宿舍門的玻璃窗被報紙糊住了,只略微透著走廊裏聲控燈忽明忽暗的昏黃燈光。

“沒事的。”何希安慰道,又隔著門問道:“誰啊。”

“是我呀!馮桃!”這聲何希聽的清楚,是馮桃那充滿磁性、柔中帶剛的聲音,這聲音急切又焦躁。

“沒事,是我一個研友,可能有急事。”何希轉身向三個舍友解釋道。

打開門,何希看到馮桃素面朝天的臉在昏黃的聲控燈光下的憔悴,“大半夜的,有急事嗎?”

“能借我點零錢嗎?我回頭支付寶轉你。”

“可以啊。你急用?”

“馬上找給我好嗎?我現在就打車去火車站,去找忠哥。我身上沒有現金了,需要一些零錢備用,坐公交和地鐵。”

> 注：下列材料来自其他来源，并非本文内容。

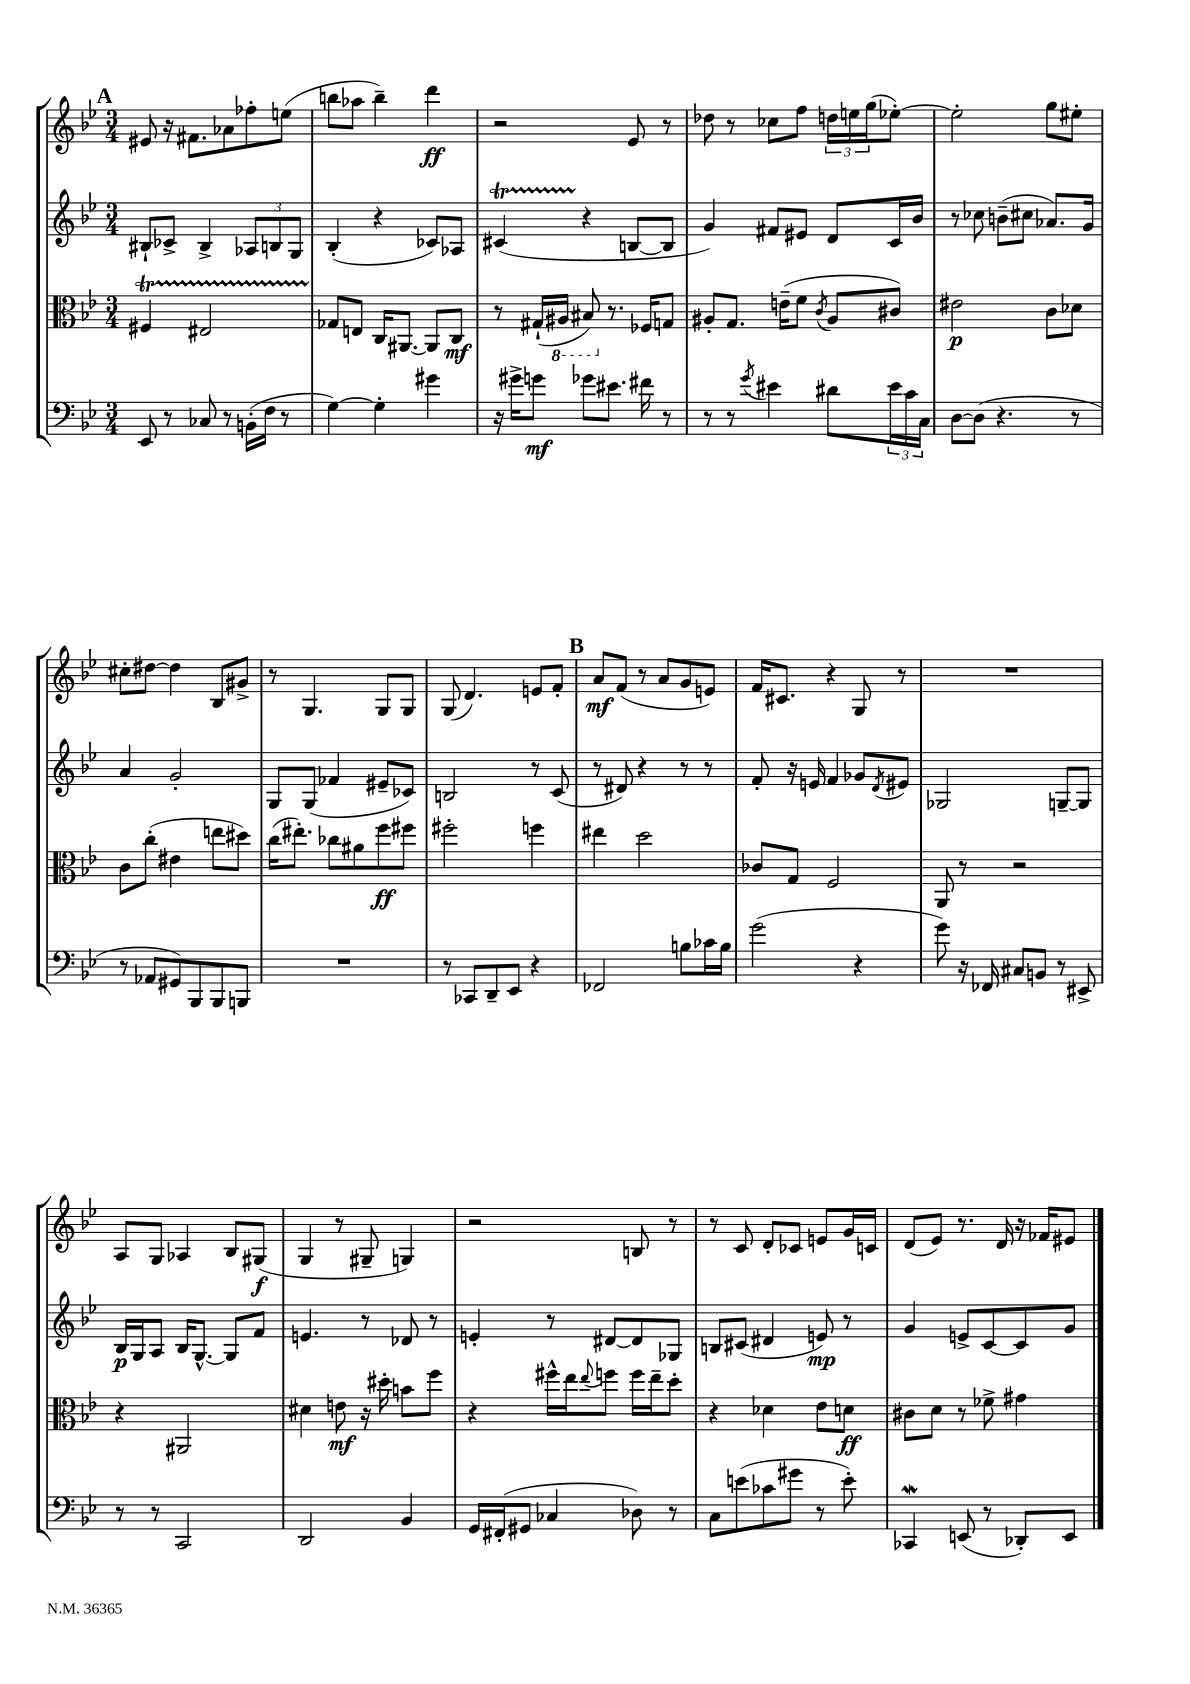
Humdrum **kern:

**kern	**kern	**kern	**kern
*staff4	*staff3	*staff2	*staff1
*clefF4	*clefC3	*clefG2	*clefG2
*k[b-e-]	*k[b-e-]	*k[b-e-]	*k[b-e-]
*M3/4	*M3/4	*M3/4	*M3/4
8EE-	4F#	8B#`	8e#
8r	.	8c-^	16r
.	.	.	8.f#
8C-	2E#	4B#^	.
8r	.	.	8a-
(16BB'	.	12A-	8ff-'
16F	.	.	.
.	.	12B	.
8r	.	.	(8ee
.	.	12G	.
=	=	=	=
[4G)	8G-	(4B-'	8bb
.	8E	.	8aa-
4G']	16C	4r	4bb~)
.	[8.AA#	.	.
4g#	8AA#]	8c-)	4ddd
.	8C	8A-	.
=	=	=	=
16r	8r	(4c#	2r
16g#^	.	.	.
8g	(16G#`	.	.
.	16AA#	.	.
8g-	8BB#)	4r	.
8.e#	8.r	.	.
.	.	[8B	8e-
16f#	16F-	.	.
8r	8G	8B]	8r
=	=	=	=
8r	8A#'	4g)	8dd-
8r	8.G	.	8r
8qg	.	.	.
4e#	.	8f#	8cc-
.	(16e~	.	.
.	8f	8e#	8ff
.	8qc	.	.
8d#	8A#	8d	24dd
.	.	.	24ee
.	.	.	(24gg
24e#	8c#)	16c	[8ee-')
24c	.	.	.
.	.	16b-	.
24C	.	.	.
=	=	=	=
[8D	2e#	8r	2ee-']
(8D]	.	8cc-	.
4.r	.	(8b~	.
.	.	8cc#	.
.	8c	8.a-)	8gg
8r	8d-	.	8ee#'
.	.	16g	.
=	=	=	=
8r	8c	4a	8cc#'
8AA-	(8cc'	.	[8dd#
8GG#)	4e#	2g'	4dd#]
8BBB-	.	.	.
8BBB-	8ee	.	8B-
8BBB	8dd#)	.	8g#^
=	=	=	=
2.r	(16cc	8G	8r
.	8.ee#')	.	.
.	.	(8G	4.G
.	8cc-	4f-	.
.	8a#	.	.
.	8ff	8e#~	8G
.	8ff#	8c-)	8G
=	=	=	=
8r	2ff#'	2B	(8G
8CC-	.	.	4.d)
8DD~	.	.	.
8EE-	.	.	.
4r	4ff	8r	8e
.	.	(8c	8f'
=	=	=	=
2FF-	4ee#	8r	8a
.	.	8d#)	(8f
.	2dd	4r	8r
.	.	.	8a
8B	.	8r	8g
16c-	.	8r	8e)
16B	.	.	.
=	=	=	=
(2g	8c-	8f'	16f
.	.	.	8.c#
.	8G	16r	.
.	.	16e	.
.	2F	4f	4r
4r	.	8g-	8G
.	.	8qd	.
.	.	8e#	8r
=	=	=	=
8g)	8AA	2G-	2.r
16r	8r	.	.
16FF-	.	.	.
8C#	2r	.	.
8BB	.	.	.
8r	.	[8G~	.
8EE#^	.	8G]	.
=	=	=	=
8r	4r	16B-	8A
.	.	16G	.
8r	.	8A	8G
2CC	2AA#	16B-	4A-
.	.	[8.G^^	.
.	.	8G]	8B-
.	.	8f	(8G#
=	=	=	=
2DD	4d#	4.e	4G
.	8e	.	8r
.	16r	8r	8G#~
.	16dd#'	.	.
4BB-	8b	8d-	4G)
.	8ff	8r	.
=	=	=	=
16GG	4r	4e'	2r
(16FF#'	.	.	.
8GG#	.	.	.
4C-	16ff#^^	8r	.
.	16ee-	.	.
.	8qqee-	.	.
.	8ff	[8d#	.
8D-)	16ff	8d#]	8B
.	16ee-~	.	.
8r	8dd'	8G-	8r
=	=	=	=
8C	4r	8B	8r
(8e	.	(8c#	8c
8c-	4d-	4d#	8d'
8g#	.	.	8c-
8r	8e-	8e)	8e
8e')	8d	8r	16g
.	.	.	16c
=	=	=	=
4CC-	8c#	4g	(8d
.	8d	.	8e-)
(8EE	8r	8e^	8.r
8r	8f-^	[8c	.
.	.	.	16d
8DD-')	4g#	8c]	16r
.	.	.	16f-
8EE	.	8g	8e#
==	==	==	==
*-	*-	*-	*-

“白天走不行嗎?這麽晚了還出去?哦不對啊,這幾天高考,學校不準離校的啊!”

“等不了這麽久了,有些事情必須當面說清楚!”

“可是這大半夜的,你一個女生……”

“沒問題,又不是第一次坐夜車了。”

“可是……”

“沒人能攔得住我!”

“好吧,我給你拿。”何希轉身回去翻起書包夾層來,把夾層裏一塊、五塊、十塊的零錢都遞給她,又塞給她一個充電寶。

“如果是我,絕不會這麽沖動。”何希說。

“可是我不是你。”馮桃說:“不用擔心我。”說完,大步離開了,拽著地上一串細長的影子。

時間是個相對的。接下來的兩天裏,於何希,是以書頁和題量計量的平凡日子;於眾星捧月的考生,是緊張煎熬的特殊日子;那對於匆匆出走的馮桃呢?除了每個人自己,怕是沒有人能夠記錄自己的時間流逝速度吧?

轉眼間大三下學期的最後一門科目的學業考試來了,這一次成績是決定推免研究生綜合成績的最後一個籌碼。何希坐在座號對應的位置上,看著大家一個個戀戀不舍地走到講臺扔下書包、書本、課件、筆記,有些人好像突然忘了什麽似的又跑回講臺,翻包掀書再看兩眼,有些人推左搖右、瞻前顧後地做些小動作,有些人低頭看看桌洞又看看手掌。

這是全學院的公共課,何希環顧了整間大教室,久違的同學都來齊了,卻也沒有看到馮桃的身影,昨晚她給馮桃發的消息和今早給她打的電話都如石沈大海。

今天宋老師沒來監考,來的是幾個研究生師哥。

“馮桃來了嗎?”過道裏一個師哥點了點簽到表,只有馮桃的名字那裏空著。

“馮桃!”師哥又念了一遍,“沒有人聯系她嗎?”

“不管了,時間到了,發卷!”靠講臺的師哥轉身去拿卷子。